HTTP/3 needs us (and other people) to make firewall changes
The other day, I had a little realization:
Today I realized that the growing enabling of HTTP/3 means that we need to allow UDP 443 through our firewalls (at least outbound), not just TCP 443. Although in the mean time, blocking it shields our users from any HTTP/3 issues. (Which happen.)
Like many places, our network layout has firewalls in it, in fact quite a lot of them. We have a perimeter firewall, of course, then we have firewalls between our internal subnets, our wireless network has a firewall, and our VPN servers have their own set of firewall rules. All of our firewalls have restrictions on outbound traffic, not just inbound traffic.
For obvious reasons, all of our firewalls allow outbound traffic to TCP port 443 (and port 80, and a number of others). However, some of them don't allow outbound traffic to UDP port 443, because there's been no protocol that used that. Until now. HTTP/3 uses QUIC, which runs over UDP, and so it thus generates traffic to UDP port 443. Right now any such traffic is probably not getting through.

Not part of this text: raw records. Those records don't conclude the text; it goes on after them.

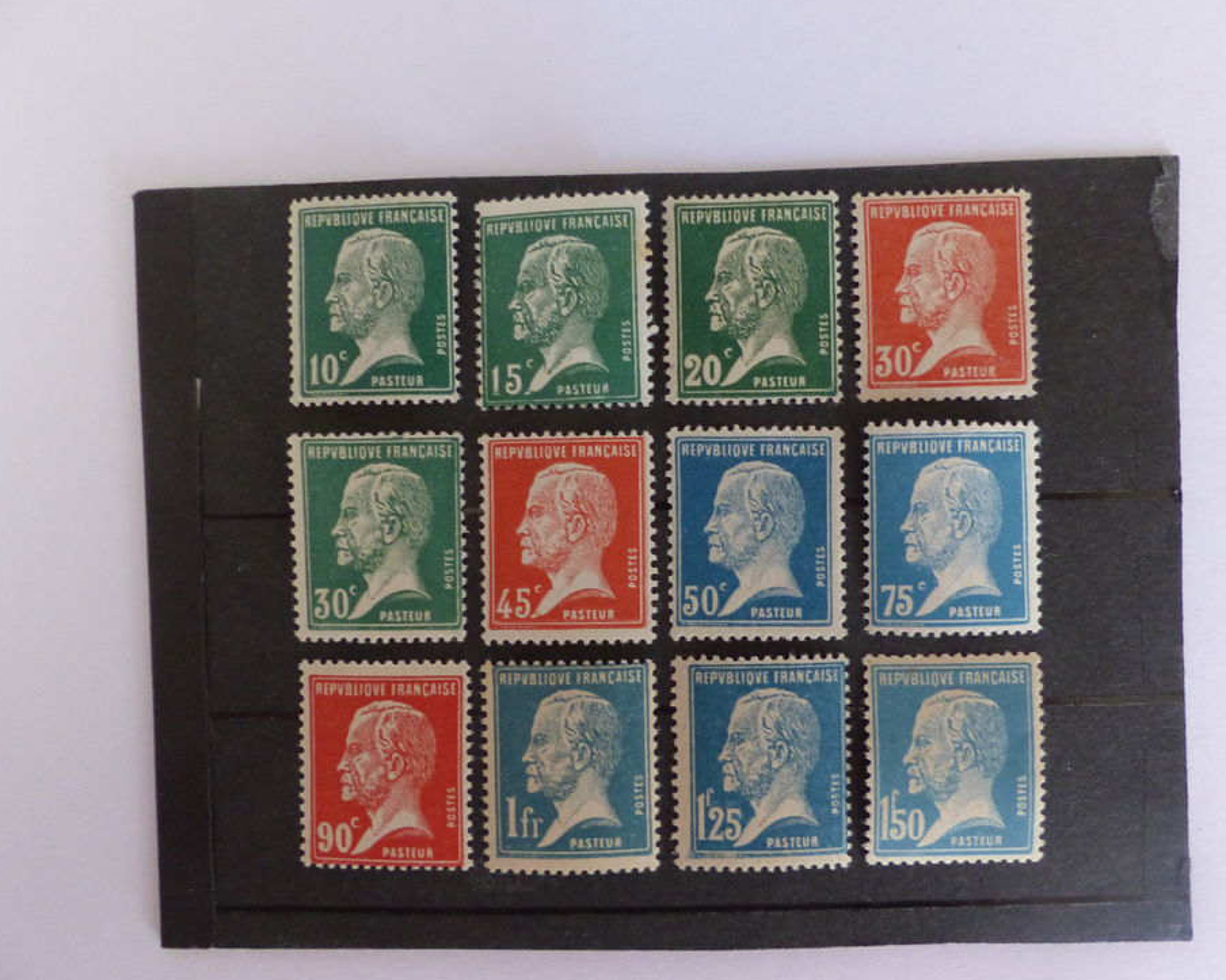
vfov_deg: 53.2
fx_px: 980
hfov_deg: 64.1
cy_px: 488
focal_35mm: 27
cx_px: 625
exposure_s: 1/50
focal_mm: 4.5
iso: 400
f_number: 2.8
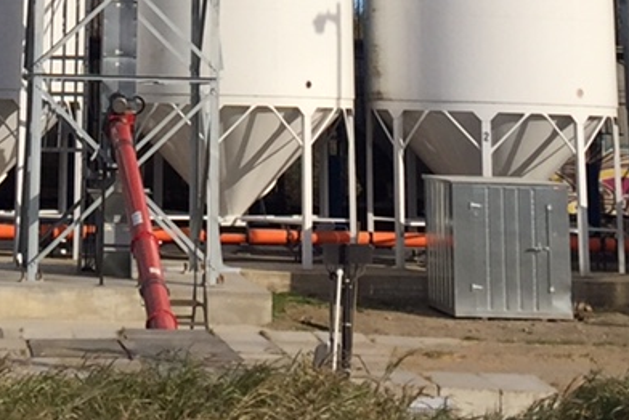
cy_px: -500
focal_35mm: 123
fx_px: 2151
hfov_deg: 16.5
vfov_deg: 10.1
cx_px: 93
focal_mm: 4.15
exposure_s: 1/2475
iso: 32
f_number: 2.2
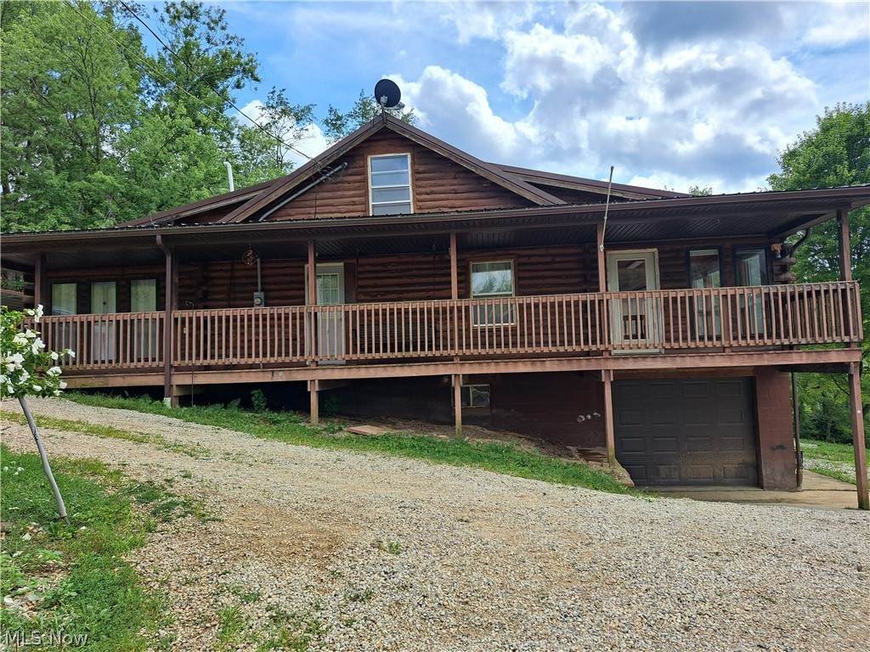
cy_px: 326
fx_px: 603
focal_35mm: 24
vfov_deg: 56.8
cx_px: 435
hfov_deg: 71.6
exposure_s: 1/1351
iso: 50
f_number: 1.8
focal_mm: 5.23
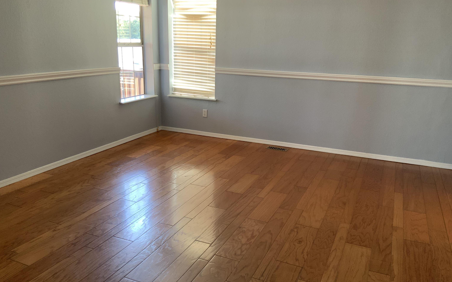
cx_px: 225
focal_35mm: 31
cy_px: 142
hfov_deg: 61.2
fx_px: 382
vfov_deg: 40.6
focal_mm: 3
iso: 100
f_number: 1.8
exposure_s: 1/60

Google's Chrome has enabled HTTP/3 (and QUIC) for some time, Firefox enabled HTTP/3 by default in Firefox 88, and Microsoft Edge has also had it for a while (Apple's Safari has yet to enable it by default). All of those browsers will now be sending traffic to UDP port 443 under the right circumstances, or at least trying to; while our firewalls block that traffic, they're not getting very far. I don't know how HTTP/3 implementations behave here, but I wouldn't be surprised if this creates at least a little bit of a slowdown.
(Of course this may shield people from a great deal of slowdown if HTTP/3 appears to work more.)
We're not the only places who are going to need to update firewalls to enable outbound UDP port 443, of course. But I suspect that Google (the originators of the whole QUIC idea) has studied this and determined that there are fewer firewall blocks in the way than I might expect.
Eventually we may also want to enable inbound UDP to port 443, so that people can run web servers that support HTTP/3. But that will probably take much longer, because server support is apparently rather lacking right now (based on the Wikipedia list). So far most of the web servers we run don't even have HTTP/2 enabled yet, for various reasons.